— What you will do —
• a. Copy the band interview word for word, from "Actually, it’s pretty" up to and including "into his own.".
• b. Write the next part of the band interview, picking up after its final sentence.

— Source passage —
———
I saw one of those shows at the Greek here in LA.

Right. That was 40-odd musicians on stage all in the same band, which is kind of different. But of course, orchestral and classical music has always been an influence in this band. And that I think certainly, with Don on board, a wonderful player of all genres — I hate the world genre —but he’s a classical musician. He can play beautiful classical music. He’s a brilliant jazz musician, but he really knows how to rock as well. He knows how to really rock out and that’s a great combination. I think that and that tour we did a couple years ago is really what pushed towards a classic influence in some of the songs at least. A lot of hard rock is based on blues, which is fine, that’s good, but there are other elements and we like to explore those.

There are so many different textures and levels where you go on this record. How much of it was recorded live?

Actually, it’s pretty live. With the benefit of a couple of writing sessions, and certainly one with Bob involved to come in and change things around and rearrange things and get in our hair a little bit — but we let him. By the time we got to the studio, we kind of knew — not the songs, or the lyrics or tunes yet. But certainly the instrumental parts were pretty out control. And we just played it live like a band. There’s a few overdubs, of course. A lot of solos are live. So it’s pretty live. I think it all makes it sound very fresh.

This is your fifth record with Steve Morse and your third with Don Airey and I have to say, these two guys really come to the fore. With Don Airey, it’s like you let an animal out of the cage and he’s channeling Jon Lord. I mean, where did that come from? It sounds like he’s really come into his own.
———
— Record extracts —
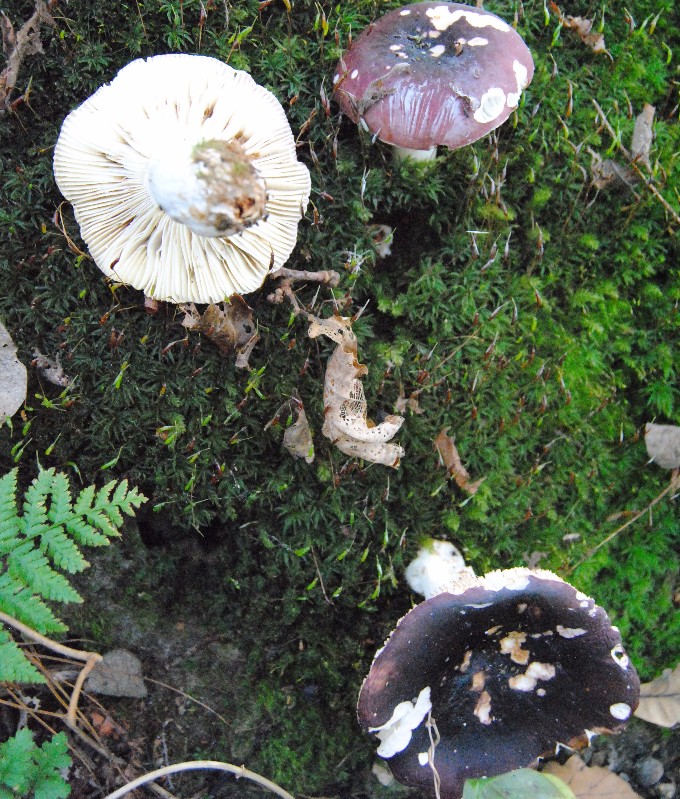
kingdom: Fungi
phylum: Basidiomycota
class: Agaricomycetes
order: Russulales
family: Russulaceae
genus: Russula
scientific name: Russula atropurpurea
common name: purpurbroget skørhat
———
— Responses for each task —
• a.
Actually, it’s pretty live. With the benefit of a couple of writing sessions, and certainly one with Bob involved to come in and change things around and rearrange things and get in our hair a little bit — but we let him. By the time we got to the studio, we kind of knew — not the songs, or the lyrics or tunes yet. But certainly the instrumental parts were pretty out control. And we just played it live like a band. There’s a few overdubs, of course. A lot of solos are live. So it’s pretty live. I think it all makes it sound very fresh.

This is your fifth record with Steve Morse and your third with Don Airey and I have to say, these two guys really come to the fore. With Don Airey, it’s like you let an animal out of the cage and he’s channeling Jon Lord. I mean, where did that come from? It sounds like he’s really come into his own.

• b.
I think he has, especially on this record. He’s found his mark; he’s found his place. He’s had a great career working with many, many people and been in a few bands, but never in a band like this. I think he really enjoys it and he feels privileged to be in it. He was a huge fan of Jon’s all his life and he’s very reverent towards Jon and has a great deal of respect. But Don has to be Don. An organ is an organ. It sounds like a Hammond organ. It doesn’t sound like anything else. But it’s all in the playing. He couldn’t ever replace Jon, but he has to be himself. And he, himself, is a completely different player and there’s a whole different sensibility about him, which is right. But I think he’s confident enough now to really shine with it. And I think he does on this record.

And Steve Morse is just a monster and he’s been in the band for 20 years I guess … much longer than Ritchie Blackmore was. I think we can all agree he’s a total master with a tone style all his own.

He’s not very good with sushi.

(Laughs) What do you think he’s brought to this band that distinguishes him from his predecessor?

Well, when he first joined the band — in fact, before he joined the band, I met him and we knew he was willing to join. He says, “What do you want from me?” I said, “Well, as far as I’m concerned, I want you to be you.” When you’re replacing someone like Ritchie Blackmore, well you don’t replace him. Because if you replace him, you replace him with someone who sounds like him, or looks like him, or writes like him, and then it becomes a parody of him. And I think a band is five people who are all really committed to the same direction. The successful bands are ones that all respect each other and you have to be 100 percent yourself. And that’s what I said to him, that you have to be 100 percent yourself. He said, “I can play anything?” I said, “Try it. If you like it, we’ll play it. There’s no rules. You don’t have to write or contribute to a formula. It’s who you are, is what we want.” And he’s a virtuoso and virtuosos have to be who they are. They can’t pretend to be someone else.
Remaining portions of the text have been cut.